■ Exercise data
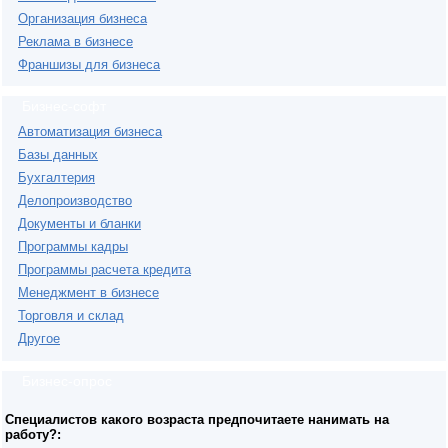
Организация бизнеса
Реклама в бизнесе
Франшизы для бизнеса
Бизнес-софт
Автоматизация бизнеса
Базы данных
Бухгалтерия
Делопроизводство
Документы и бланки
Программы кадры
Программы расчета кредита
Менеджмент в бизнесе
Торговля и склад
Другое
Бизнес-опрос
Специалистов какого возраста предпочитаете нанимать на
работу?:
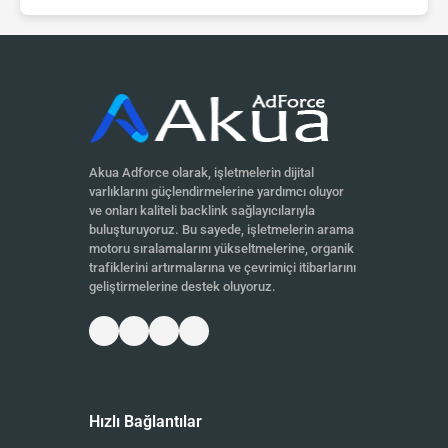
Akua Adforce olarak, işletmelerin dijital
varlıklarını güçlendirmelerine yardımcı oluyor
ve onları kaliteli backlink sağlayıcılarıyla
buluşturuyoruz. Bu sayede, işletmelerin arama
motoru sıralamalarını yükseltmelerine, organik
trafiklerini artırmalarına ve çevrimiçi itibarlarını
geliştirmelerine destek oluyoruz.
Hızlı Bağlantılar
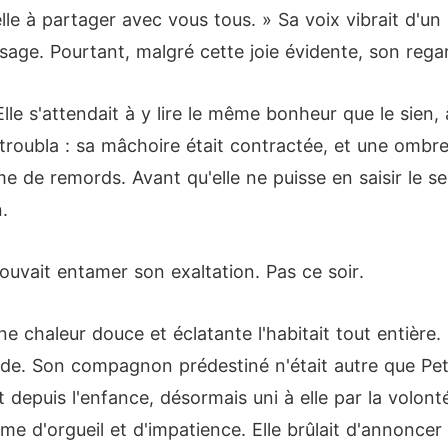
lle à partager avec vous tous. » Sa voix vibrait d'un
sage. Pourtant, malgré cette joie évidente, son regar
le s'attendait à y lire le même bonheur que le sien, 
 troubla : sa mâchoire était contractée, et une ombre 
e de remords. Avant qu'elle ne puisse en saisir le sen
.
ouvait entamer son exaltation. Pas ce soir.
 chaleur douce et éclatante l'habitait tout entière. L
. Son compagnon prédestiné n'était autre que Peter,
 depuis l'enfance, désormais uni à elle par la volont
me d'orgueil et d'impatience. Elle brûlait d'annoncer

==

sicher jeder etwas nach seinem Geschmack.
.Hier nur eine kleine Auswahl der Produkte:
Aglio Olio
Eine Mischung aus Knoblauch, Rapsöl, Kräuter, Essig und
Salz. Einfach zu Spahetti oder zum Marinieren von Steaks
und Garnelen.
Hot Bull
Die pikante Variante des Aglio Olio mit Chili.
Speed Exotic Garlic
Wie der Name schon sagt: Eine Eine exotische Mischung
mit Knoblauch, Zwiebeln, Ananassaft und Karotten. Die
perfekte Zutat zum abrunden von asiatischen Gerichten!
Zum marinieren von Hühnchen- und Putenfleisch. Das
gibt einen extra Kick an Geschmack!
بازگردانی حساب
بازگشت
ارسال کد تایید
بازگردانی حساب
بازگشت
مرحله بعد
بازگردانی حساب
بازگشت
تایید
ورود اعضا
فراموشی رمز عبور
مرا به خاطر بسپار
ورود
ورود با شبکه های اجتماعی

■ Problem to work on
Proceeding from the line containing "Salz. Einfach zu" through the line containing "ورود با شبکه های اجتماعی", transcribe the lines above exactly, both end lines included.

■ Response to this task
Salz. Einfach zu Spahetti oder zum Marinieren von Steaks
und Garnelen.
Hot Bull
Die pikante Variante des Aglio Olio mit Chili.
Speed Exotic Garlic
Wie der Name schon sagt: Eine Eine exotische Mischung
mit Knoblauch, Zwiebeln, Ananassaft und Karotten. Die
perfekte Zutat zum abrunden von asiatischen Gerichten!
Zum marinieren von Hühnchen- und Putenfleisch. Das
gibt einen extra Kick an Geschmack!
بازگردانی حساب
بازگشت
ارسال کد تایید
بازگردانی حساب
بازگشت
مرحله بعد
بازگردانی حساب
بازگشت
تایید
ورود اعضا
فراموشی رمز عبور
مرا به خاطر بسپار
ورود
ورود با شبکه های اجتماعی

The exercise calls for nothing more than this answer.